Daily cooking creates major health risks to billions of people around the world. A global effort has been investing millions of USD into creation of better cookstoves. Companies have been meeting the investments with new designs. The question, however, is how much they are better? Scientists of the US Environment Protection Agency are researching and will work out it.
Jim Jetter, having been working for a pilot project since 2010 to find cookstoves of less environment pollution, said that his laboratory has collected many more cookstoves since the US Secretary of State – Ms. Hillary Clinton – helped to activate the movements of the Global Alliances for Clean Cookstoves. This is a challenge to health and environment, but this is also an economic opportunity in case of proper approaches. Companies creating more efficient and less pollutant cookstoves have been supported by the Alliance. The designs cover all kinds of shapes and sizes. Of which, there are industrial cookstoves, big enough to cook foods for a school or a hospital. All of these cookstoves are for cooking cleaner and more efficient than normal simple cookstoves.

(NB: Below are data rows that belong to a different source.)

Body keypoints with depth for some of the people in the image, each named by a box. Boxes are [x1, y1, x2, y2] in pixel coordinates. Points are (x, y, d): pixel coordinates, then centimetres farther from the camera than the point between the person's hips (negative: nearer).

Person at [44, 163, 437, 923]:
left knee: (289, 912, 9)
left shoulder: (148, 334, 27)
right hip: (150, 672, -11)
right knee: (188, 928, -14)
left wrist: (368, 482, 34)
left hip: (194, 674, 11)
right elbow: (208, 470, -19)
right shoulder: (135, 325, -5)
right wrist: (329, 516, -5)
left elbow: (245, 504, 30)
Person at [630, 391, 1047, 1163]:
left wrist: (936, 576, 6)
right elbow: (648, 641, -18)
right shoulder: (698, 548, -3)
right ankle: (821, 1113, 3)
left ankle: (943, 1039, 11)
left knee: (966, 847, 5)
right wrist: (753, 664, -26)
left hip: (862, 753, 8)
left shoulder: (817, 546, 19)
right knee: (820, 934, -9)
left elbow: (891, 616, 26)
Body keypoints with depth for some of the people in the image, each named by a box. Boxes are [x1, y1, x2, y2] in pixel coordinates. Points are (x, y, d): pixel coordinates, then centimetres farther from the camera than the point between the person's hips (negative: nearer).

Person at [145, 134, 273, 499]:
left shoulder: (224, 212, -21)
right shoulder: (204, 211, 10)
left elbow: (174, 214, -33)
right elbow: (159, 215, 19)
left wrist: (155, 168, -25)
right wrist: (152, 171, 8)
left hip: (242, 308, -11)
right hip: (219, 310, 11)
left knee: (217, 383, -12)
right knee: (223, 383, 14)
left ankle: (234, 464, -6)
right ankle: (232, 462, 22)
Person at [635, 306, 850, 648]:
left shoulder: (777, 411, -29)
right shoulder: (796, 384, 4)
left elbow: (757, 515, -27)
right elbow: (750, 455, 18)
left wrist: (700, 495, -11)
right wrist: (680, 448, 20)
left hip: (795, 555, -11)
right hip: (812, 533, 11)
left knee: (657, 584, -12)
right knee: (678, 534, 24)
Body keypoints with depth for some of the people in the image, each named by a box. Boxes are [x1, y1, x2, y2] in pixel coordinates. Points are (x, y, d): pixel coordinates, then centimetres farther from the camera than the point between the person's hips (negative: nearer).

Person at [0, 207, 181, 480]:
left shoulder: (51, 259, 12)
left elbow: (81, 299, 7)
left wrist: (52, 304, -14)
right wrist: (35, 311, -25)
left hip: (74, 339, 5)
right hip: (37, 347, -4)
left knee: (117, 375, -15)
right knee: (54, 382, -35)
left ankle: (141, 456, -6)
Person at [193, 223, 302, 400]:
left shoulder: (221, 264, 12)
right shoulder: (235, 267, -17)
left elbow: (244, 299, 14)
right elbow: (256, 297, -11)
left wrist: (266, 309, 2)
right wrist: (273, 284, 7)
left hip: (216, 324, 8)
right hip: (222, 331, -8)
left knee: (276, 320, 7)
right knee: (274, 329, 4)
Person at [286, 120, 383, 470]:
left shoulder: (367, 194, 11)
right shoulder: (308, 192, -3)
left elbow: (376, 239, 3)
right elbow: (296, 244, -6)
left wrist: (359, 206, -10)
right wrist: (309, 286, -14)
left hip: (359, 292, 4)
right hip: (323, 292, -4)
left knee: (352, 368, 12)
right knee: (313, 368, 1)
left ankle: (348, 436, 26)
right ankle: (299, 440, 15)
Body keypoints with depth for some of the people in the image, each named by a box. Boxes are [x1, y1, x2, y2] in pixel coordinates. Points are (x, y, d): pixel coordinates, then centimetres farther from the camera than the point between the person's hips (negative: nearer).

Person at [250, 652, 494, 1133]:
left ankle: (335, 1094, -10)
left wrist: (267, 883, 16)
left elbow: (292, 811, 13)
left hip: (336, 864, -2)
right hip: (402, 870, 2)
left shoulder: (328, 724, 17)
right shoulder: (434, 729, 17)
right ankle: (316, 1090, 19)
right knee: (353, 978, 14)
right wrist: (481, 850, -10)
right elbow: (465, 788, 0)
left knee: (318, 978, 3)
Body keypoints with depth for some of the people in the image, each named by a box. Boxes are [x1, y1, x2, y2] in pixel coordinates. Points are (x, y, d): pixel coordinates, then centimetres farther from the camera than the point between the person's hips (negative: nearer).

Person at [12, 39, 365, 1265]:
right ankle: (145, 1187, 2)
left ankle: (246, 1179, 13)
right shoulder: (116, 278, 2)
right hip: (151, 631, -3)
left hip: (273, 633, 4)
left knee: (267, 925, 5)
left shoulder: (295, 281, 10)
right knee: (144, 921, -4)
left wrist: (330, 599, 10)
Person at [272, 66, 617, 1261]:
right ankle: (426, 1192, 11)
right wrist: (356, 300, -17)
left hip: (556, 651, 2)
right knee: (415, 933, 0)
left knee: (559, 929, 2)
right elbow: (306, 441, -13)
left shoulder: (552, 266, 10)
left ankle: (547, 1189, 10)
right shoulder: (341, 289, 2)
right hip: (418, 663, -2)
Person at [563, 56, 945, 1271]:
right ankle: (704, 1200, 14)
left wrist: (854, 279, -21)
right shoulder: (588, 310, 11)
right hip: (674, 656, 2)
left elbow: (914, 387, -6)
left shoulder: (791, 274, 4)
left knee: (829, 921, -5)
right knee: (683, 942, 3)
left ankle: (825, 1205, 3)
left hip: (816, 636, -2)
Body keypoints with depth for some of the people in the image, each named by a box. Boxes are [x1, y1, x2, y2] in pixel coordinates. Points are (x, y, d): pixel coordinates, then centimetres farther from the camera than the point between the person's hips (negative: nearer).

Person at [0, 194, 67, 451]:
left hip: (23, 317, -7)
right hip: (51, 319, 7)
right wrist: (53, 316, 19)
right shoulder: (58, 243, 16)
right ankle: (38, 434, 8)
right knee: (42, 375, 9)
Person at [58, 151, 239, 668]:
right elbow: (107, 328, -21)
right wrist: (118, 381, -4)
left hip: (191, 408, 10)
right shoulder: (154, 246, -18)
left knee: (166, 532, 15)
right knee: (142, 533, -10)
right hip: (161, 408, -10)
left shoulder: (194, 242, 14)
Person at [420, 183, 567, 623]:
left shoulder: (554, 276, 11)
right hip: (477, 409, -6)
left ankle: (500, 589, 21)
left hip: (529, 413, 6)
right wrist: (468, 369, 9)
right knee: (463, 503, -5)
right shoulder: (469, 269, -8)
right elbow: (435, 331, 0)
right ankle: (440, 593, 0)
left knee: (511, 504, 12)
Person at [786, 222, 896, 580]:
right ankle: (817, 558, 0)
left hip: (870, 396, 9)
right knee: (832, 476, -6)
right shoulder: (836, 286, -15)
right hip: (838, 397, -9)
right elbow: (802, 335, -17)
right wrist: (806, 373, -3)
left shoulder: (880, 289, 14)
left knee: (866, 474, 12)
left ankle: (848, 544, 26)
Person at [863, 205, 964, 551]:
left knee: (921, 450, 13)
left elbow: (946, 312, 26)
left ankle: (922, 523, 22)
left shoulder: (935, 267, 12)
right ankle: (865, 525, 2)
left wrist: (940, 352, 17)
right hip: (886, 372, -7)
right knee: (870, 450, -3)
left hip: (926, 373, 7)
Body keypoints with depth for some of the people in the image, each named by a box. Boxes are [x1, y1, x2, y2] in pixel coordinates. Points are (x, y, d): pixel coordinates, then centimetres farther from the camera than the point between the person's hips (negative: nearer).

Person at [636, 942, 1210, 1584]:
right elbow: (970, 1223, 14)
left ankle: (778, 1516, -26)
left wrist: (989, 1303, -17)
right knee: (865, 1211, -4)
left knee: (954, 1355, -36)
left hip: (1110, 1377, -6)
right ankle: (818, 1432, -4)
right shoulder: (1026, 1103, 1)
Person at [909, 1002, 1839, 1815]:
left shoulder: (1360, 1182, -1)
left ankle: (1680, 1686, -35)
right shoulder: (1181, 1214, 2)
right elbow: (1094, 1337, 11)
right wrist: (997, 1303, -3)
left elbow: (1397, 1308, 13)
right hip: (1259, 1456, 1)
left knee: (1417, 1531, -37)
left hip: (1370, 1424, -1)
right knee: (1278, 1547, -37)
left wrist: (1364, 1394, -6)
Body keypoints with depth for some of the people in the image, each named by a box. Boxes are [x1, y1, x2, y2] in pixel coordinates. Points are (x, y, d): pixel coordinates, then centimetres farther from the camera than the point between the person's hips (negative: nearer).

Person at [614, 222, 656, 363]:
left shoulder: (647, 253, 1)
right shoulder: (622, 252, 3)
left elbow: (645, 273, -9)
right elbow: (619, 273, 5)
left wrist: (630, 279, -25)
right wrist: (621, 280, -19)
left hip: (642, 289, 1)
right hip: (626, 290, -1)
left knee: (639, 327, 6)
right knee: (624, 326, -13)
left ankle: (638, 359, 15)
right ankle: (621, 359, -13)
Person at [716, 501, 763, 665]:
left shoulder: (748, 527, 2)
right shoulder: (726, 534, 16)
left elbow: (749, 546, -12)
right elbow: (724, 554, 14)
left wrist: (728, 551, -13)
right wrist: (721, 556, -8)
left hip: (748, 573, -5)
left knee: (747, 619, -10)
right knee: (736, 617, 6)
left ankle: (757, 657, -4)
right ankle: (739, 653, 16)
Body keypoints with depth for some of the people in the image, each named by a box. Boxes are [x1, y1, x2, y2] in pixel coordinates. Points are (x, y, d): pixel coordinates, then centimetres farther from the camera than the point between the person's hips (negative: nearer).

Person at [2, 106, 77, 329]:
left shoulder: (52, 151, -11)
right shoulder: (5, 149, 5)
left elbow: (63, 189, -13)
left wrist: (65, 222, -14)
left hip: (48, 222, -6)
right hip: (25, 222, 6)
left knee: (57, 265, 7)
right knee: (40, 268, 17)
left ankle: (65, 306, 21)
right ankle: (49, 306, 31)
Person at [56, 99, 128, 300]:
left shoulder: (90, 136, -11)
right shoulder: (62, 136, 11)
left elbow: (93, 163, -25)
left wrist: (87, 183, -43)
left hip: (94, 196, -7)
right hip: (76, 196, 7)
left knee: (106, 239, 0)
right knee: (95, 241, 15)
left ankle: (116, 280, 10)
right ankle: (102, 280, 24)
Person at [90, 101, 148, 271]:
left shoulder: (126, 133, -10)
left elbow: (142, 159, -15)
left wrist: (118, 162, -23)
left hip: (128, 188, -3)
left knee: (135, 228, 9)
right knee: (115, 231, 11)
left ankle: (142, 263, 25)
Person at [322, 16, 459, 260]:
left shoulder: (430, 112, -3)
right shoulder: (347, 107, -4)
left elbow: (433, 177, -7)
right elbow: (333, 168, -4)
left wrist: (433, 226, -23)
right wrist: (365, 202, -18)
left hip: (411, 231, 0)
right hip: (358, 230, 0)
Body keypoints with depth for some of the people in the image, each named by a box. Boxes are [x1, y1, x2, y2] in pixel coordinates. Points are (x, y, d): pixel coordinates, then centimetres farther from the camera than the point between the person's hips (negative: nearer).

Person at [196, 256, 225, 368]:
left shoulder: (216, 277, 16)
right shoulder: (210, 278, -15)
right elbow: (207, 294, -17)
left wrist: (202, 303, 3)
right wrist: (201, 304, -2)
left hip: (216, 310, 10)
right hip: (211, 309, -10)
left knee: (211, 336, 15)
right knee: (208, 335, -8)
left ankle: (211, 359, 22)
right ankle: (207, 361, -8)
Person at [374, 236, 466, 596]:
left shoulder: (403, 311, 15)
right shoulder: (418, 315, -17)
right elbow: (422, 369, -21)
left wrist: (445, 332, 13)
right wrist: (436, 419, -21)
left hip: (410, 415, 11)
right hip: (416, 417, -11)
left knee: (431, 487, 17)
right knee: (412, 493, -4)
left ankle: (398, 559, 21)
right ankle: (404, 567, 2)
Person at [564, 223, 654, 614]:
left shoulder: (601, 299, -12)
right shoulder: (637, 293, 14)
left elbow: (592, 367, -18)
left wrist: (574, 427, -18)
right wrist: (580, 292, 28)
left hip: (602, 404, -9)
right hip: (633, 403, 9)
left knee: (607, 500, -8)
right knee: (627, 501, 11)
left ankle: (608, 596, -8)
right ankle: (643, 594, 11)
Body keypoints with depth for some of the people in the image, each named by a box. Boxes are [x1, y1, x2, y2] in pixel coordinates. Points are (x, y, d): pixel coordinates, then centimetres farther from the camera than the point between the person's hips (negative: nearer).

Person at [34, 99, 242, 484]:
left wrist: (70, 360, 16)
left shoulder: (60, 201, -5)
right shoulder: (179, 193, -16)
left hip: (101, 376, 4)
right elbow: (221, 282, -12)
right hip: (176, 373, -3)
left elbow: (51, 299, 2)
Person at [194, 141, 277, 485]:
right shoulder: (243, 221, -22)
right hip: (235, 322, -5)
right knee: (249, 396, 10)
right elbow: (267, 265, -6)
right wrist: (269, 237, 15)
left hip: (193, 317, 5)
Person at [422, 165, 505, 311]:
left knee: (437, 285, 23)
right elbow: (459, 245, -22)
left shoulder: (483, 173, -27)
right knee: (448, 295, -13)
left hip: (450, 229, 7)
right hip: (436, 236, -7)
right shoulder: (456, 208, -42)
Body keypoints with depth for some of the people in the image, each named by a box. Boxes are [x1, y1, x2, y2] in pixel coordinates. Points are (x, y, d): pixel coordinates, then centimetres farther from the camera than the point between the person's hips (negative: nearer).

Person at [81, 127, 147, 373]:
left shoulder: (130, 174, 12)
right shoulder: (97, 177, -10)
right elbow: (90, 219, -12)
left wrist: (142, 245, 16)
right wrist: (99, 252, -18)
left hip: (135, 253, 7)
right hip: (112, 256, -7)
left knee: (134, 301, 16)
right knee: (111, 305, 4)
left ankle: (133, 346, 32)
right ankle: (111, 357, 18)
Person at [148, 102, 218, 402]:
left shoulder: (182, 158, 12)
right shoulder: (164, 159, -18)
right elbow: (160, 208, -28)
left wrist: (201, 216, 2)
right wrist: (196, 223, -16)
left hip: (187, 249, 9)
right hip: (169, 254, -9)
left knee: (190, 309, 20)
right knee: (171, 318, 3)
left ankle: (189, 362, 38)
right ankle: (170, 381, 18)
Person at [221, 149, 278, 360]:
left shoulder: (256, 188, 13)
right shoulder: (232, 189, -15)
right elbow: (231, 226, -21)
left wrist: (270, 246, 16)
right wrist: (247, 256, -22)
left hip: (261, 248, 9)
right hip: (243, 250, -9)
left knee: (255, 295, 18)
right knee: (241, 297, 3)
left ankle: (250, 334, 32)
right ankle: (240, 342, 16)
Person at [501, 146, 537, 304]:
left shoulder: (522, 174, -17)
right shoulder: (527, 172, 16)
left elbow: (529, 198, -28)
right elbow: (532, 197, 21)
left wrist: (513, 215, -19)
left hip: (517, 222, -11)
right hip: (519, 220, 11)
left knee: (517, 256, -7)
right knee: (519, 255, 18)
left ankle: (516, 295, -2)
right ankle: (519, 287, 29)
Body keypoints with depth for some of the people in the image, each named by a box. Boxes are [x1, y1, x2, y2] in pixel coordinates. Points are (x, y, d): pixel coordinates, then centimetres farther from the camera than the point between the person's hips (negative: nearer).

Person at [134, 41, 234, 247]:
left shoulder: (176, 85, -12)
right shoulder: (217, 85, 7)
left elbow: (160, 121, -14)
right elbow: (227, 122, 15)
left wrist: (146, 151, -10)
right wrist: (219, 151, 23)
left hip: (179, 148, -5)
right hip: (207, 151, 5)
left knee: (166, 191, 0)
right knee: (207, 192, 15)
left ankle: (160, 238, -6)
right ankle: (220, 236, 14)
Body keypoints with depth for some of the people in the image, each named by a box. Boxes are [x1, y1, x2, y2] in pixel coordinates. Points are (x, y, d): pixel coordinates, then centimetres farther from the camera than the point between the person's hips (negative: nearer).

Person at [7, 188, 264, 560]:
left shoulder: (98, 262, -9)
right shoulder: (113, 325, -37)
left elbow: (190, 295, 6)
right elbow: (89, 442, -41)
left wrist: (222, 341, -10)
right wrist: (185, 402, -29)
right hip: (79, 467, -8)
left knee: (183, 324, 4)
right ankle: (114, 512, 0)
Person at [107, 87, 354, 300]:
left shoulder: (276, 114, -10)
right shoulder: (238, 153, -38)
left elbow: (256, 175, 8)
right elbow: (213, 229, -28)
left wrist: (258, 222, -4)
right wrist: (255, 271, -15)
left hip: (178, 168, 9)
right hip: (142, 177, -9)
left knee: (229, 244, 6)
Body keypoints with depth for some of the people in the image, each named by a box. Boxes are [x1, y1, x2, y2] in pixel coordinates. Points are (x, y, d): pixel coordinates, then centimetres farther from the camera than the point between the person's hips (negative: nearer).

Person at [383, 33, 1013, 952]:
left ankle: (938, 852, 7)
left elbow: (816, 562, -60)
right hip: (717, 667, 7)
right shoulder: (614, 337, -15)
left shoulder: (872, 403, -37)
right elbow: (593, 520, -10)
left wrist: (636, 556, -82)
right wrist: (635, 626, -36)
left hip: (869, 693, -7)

But how buyers can be sure that those better cookstoves will use less fuels or less pollute? Jetter’s laboratory would work out the question by high-tech analyses with modern measuring equipment. Researchers implement accurate measurements to pollutants like nitrogen oxides, black carbons or soot. They will check how long and how much energy is needed to boil a water pot. Buyers will be able to compare the new cookstoves’ performance upon what they consider to be important. For example, in case of outdoor cooking, indoor air waste is not a considerable issue but less use of fuels is very important due to current shortage of fuels.